:: Task ::
Please carry on the Senate tax bill update from the point where it stops.

:: Excerpted passage ::
The Tax Cuts and Jobs Act: Not going to pay for itself. The congressional Joint Committee on Taxation’s dynamic score of the Senate’s Tax Cuts and Jobs Act estimates that the bill would increase the federal debt by $1 trillion over ten years. The JCT estimates $458 billion in new revenues from growth partially offset by $50 billion in increased interest payments. That estimate is far rosier than the Penn-Wharton Budget model’s projections.
A final Senate vote today? Not for a while. Debate on the bill began yesterday. While John McCain indicated that he will vote for the bill, it keeps running into problems and continues to change. JCT’s dynamic score doesn't help. The Senate leadership acknowledged that a proposed “trigger” demanded by at least three GOP senators—one that is supposed to roll back some tax cuts if the TCJA fails to boost the economy as much as expected—is no longer in the cards. Some senators want to find more revenue by cutting the corporate rate to 22 percent instead of President Trump’s desired 20 percent. Today may be a long day. But is this a real roadblock or just a bit of last-minute drama?
About Senator Collins… She wants Congress to pass legislation to lower healthcare premiums before it passes a tax cut. The Alexander-Murray bill would reinstate cost-sharing payments under the Affordable Care Act. Another bill sponsored by Collins and Senator Bill Nelson would set up health insurance programs for older and sicker individuals, She wants both included in a funding bill needed to prevent a government shut-down on December 8.
Speaking of older adults… The AARP is against the Senate’s TCJA, telling senators that the bill could lead to billions of dollars in Medicare cuts. It also objects to higher insurance premiums for people aged 50-64 who buy on the individual market.

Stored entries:
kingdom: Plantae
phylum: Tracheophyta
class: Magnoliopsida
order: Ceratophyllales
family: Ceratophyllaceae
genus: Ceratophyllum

:: Answer to this problem ::
As for another individual: How might President Trump fare under the TCJA? The New York Times’ James Stewart reviews the TCJA and concludes that “the proposals seem almost tailor-made to enrich the president and people like him.” Indeed, TPC’s Steve Rosenthal says “Trump will make out like a bandit on all the big items… Trump will get a huge windfall on his rental, license and royalty income.” Those specific income sources remain eligible for the bill’s lower tax rates on pass-throughs. What would happen if Trump was a married doctor earning $524,000 a year?
It is all about expectations. TPC’s Eric Toder explains why some congressional Republicans see the TCJA as only a modest tax cut: They may be comparing the bills to much more generous presidential campaign promises. Eric shows how proposals from Jeb Bush, Marco Rubio, Ted Cruz, and candidate Donald Trump compare to the two versions of the TCJA now pending in Congress. The House-passed TCJA would cut taxes by 0.7 percent of pre-tax income in 2027 while the Senate bill would reduce taxes by 0.3 percent of income. During the campaign, Rubio proposed cutting taxes by 2.7 percent of income while Ted Cruz would have cut taxes by 5.3 percent of income by 2025. Donald Trump’s fall 2016 proposals would have reduced taxes by 3.4 percent of income in 2025. It is always about the baseline.